• **DESCRIPTION OF THE TASK**:
Here is the task for the records below: repeat exactly the lines from the one with "focal_35mm: 31" to the one with "focal_mm: 2.93", both included, and nothing else.
-- DATA RECORDS follows --
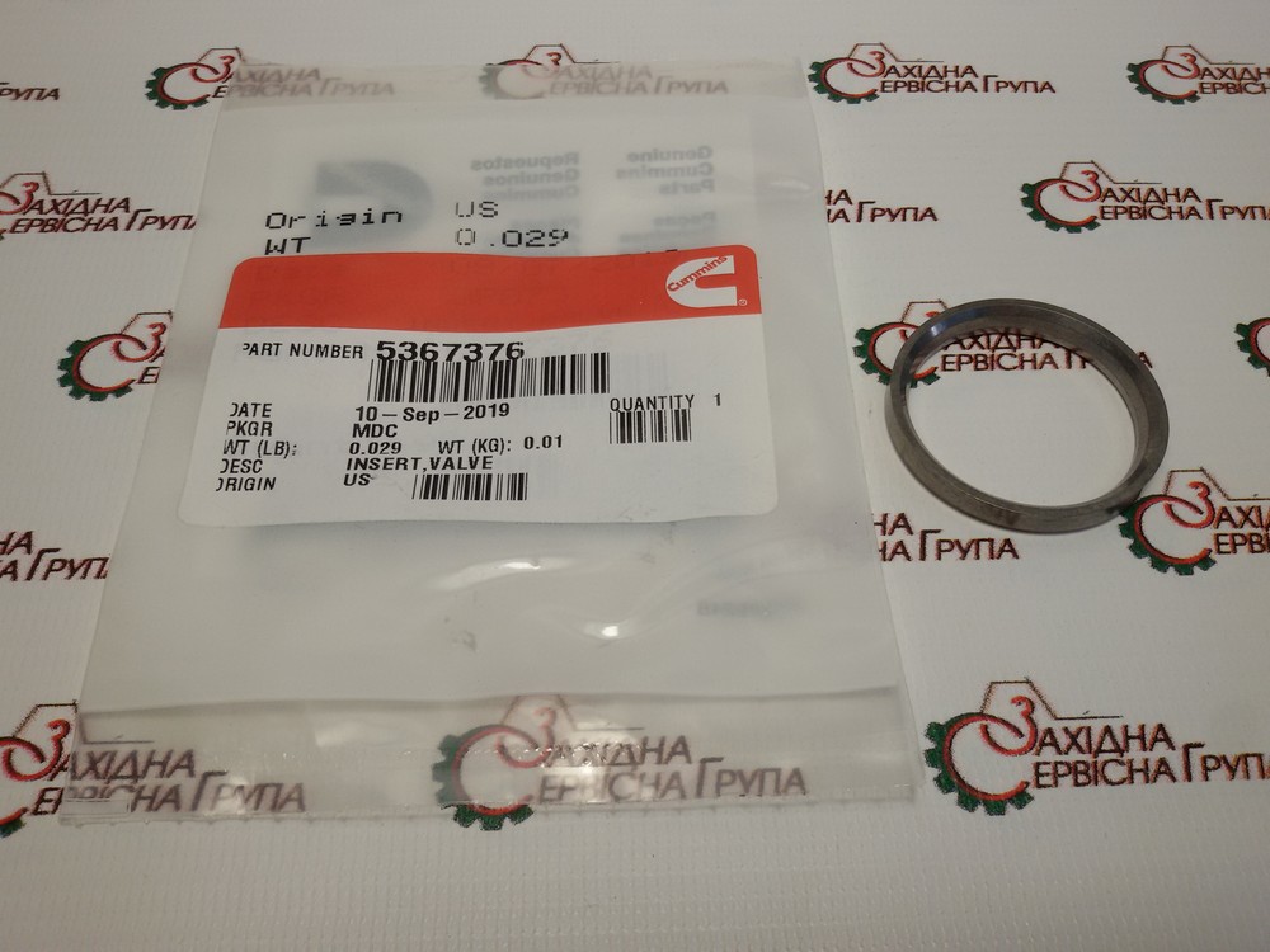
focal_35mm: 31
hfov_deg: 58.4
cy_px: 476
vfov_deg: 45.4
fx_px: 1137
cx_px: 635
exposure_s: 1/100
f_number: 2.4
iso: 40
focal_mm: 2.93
-- DATA RECORDS concluded --
-- DATA RECORDS follows --
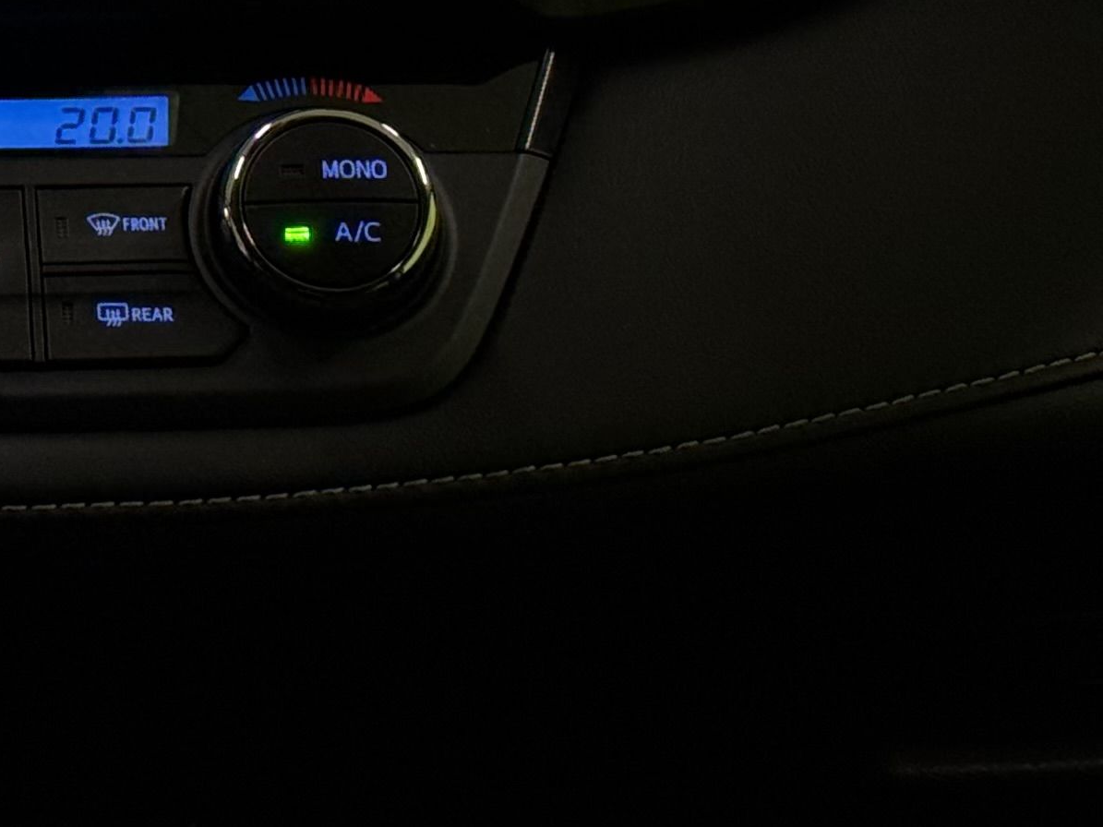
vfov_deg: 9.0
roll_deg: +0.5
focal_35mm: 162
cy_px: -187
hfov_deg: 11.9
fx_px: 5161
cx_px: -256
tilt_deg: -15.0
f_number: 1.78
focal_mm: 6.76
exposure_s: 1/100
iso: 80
-- DATA RECORDS concluded --
• **WRITTEN RESPONSE**:
focal_35mm: 31
hfov_deg: 58.4
cy_px: 476
vfov_deg: 45.4
fx_px: 1137
cx_px: 635
exposure_s: 1/100
f_number: 2.4
iso: 40
focal_mm: 2.93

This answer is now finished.